--- Available data Enclosed Below ---
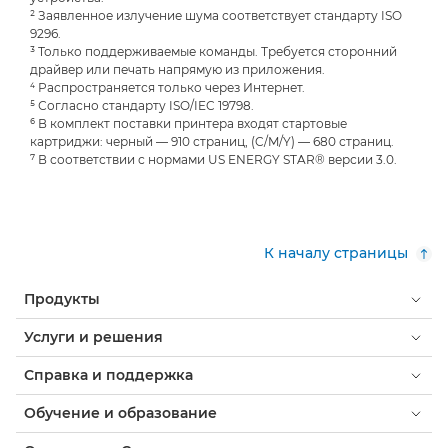
² Заявленное излучение шума соответствует стандарту ISO
9296.
³ Только поддерживаемые команды. Требуется сторонний
драйвер или печать напрямую из приложения.
⁴ Распространяется только через Интернет.
⁵ Согласно стандарту ISO/IEC 19798.
⁶ В комплект поставки принтера входят стартовые
картриджи: черный — 910 страниц, (C/M/Y) — 680 страниц.
⁷ В соответствии с нормами US ENERGY STAR® версии 3.0.
К началу страницы
Продукты
Услуги и решения
Справка и поддержка
Обучение и образование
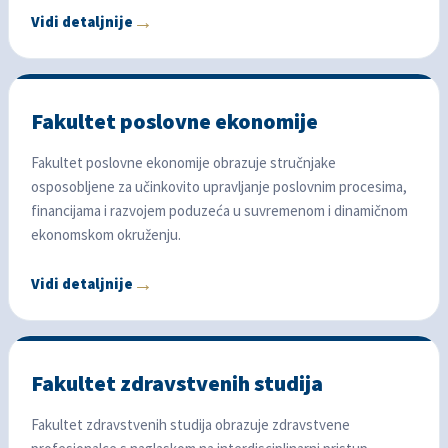
Vidi detaljnije
Fakultet poslovne ekonomije
Fakultet poslovne ekonomije obrazuje stručnjake
osposobljene za učinkovito upravljanje poslovnim procesima,
financijama i razvojem poduzeća u suvremenom i dinamičnom
ekonomskom okruženju.
Vidi detaljnije
Fakultet zdravstvenih studija
Fakultet zdravstvenih studija obrazuje zdravstvene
--- End of Enclosed Available data ---
**To do**
Only the text of the records belongs in your answer, repeated exactly; the pictures stay out.

**Exercise solution**
² Заявленное излучение шума соответствует стандарту ISO
9296.
³ Только поддерживаемые команды. Требуется сторонний
драйвер или печать напрямую из приложения.
⁴ Распространяется только через Интернет.
⁵ Согласно стандарту ISO/IEC 19798.
⁶ В комплект поставки принтера входят стартовые
картриджи: черный — 910 страниц, (C/M/Y) — 680 страниц.
⁷ В соответствии с нормами US ENERGY STAR® версии 3.0.
К началу страницы
Продукты
Услуги и решения
Справка и поддержка
Обучение и образование
Vidi detaljnije
Fakultet poslovne ekonomije
Fakultet poslovne ekonomije obrazuje stručnjake
osposobljene za učinkovito upravljanje poslovnim procesima,
financijama i razvojem poduzeća u suvremenom i dinamičnom
ekonomskom okruženju.
Vidi detaljnije
Fakultet zdravstvenih studija
Fakultet zdravstvenih studija obrazuje zdravstvene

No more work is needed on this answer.